On the day following my nocturnal adventure, he dropped in to see me. As usual, he began to praise Martin to the skies. The unpleasant experience through which I had passed, coupled with the hearty detestation I entertained for my former roommate, made any allusion to the man almost unendurable. It was all I could do to keep a civil tongue in my cheek while the young fool raved.
"You seem to have Martin on the brain," I said when I could get a, word in edgewise. "A man can't be called a genius just because he has written one fairly decent magazine story."
"Fairly decent!" Farrington cried, his large eyes flashing dangerously. "Why, it's a masterpiece, Smithers! It stands alone in literature! It is a picture painted with words, remorseless, vivid"
"And extremely morbid," I broke in. "That's probably the reason he's never been able to land any of his other work. The magazine editors know that the public doesn't want to be fed up on horrors. Martin's writings, like his paintings, aren't healthy. They shouldn't be printed."
Farrington glared at me for a moment in speechless anger. In the same breath, I had committed two unpardonable offenses—I had criticized Martin's work unfavorably, and I had spoken well of magazine editors. He could not have been more thoroughly aroused if I had slapped him in the face.
"I didn't expect to hear anything like this from you" he said at length in a voice which he attempted to make calm. "You had the rare privilege of living with him in Paris, and yet you seem to have absorbed nothing of his Spartan philosophy. Wasn't it Oscar Wilde who said: 'There is no such thing as a moral or an immoral book. Books are well written or badly written. That is all.'"

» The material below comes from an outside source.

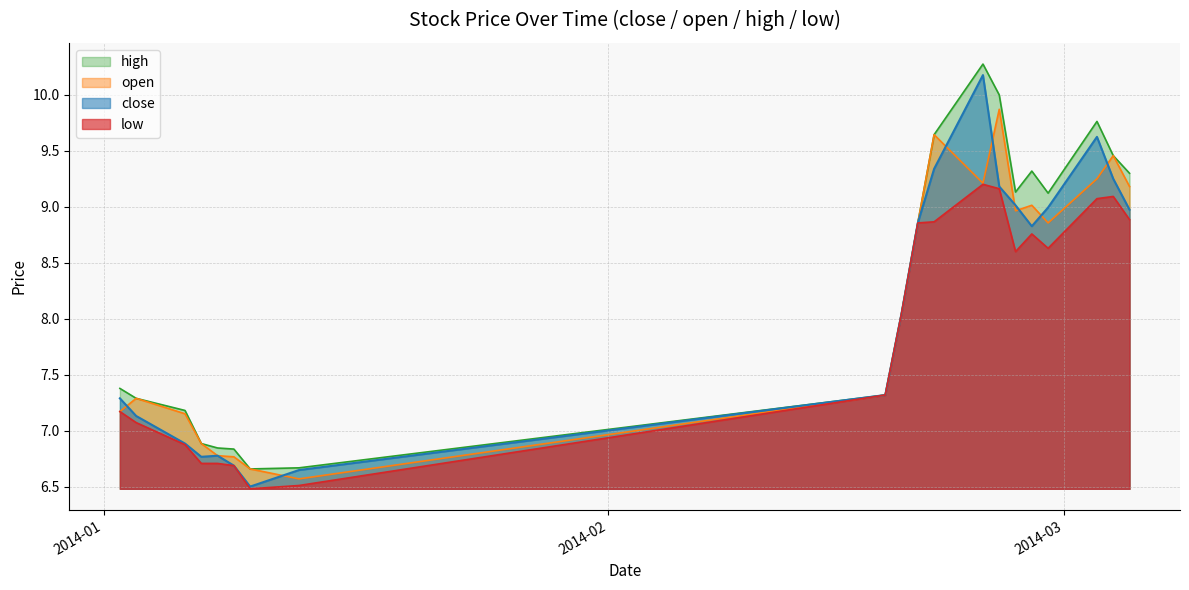

How many intersections are there between open and close?

8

"If I were an editor, I wouldn't publish any of his stories," I said stubbornly. "I'll make you a little bet right here and
now—I bet you'll never see any more of his work in print."
"I'll take that," Farrington said, rising. "You're forgetting, Smithers, that there's another road to the public besides the magazine route. Martin's next thing may be a novel or a book of short stories."
"Perhaps," I answered, "but I'll not retract. On the contrary, I'll make another bet with you. I'll bet you that if he does publish anything, someday you'll wish that you hadn't wasted your time reading it."
"What do you want to bet?"
"I'll lay a hundred on both."
"All right; I'll take both," he said with a contemptuous laugh. "Martin couldn't write anything that wasn't worth reading. Good night, Smithers."
"You're young yet," I called after him. "Someday you may outgrow this silly hero-worship."
"I might live to be a thousand," he said over his shoulder, "but I'll never regret reading Martin."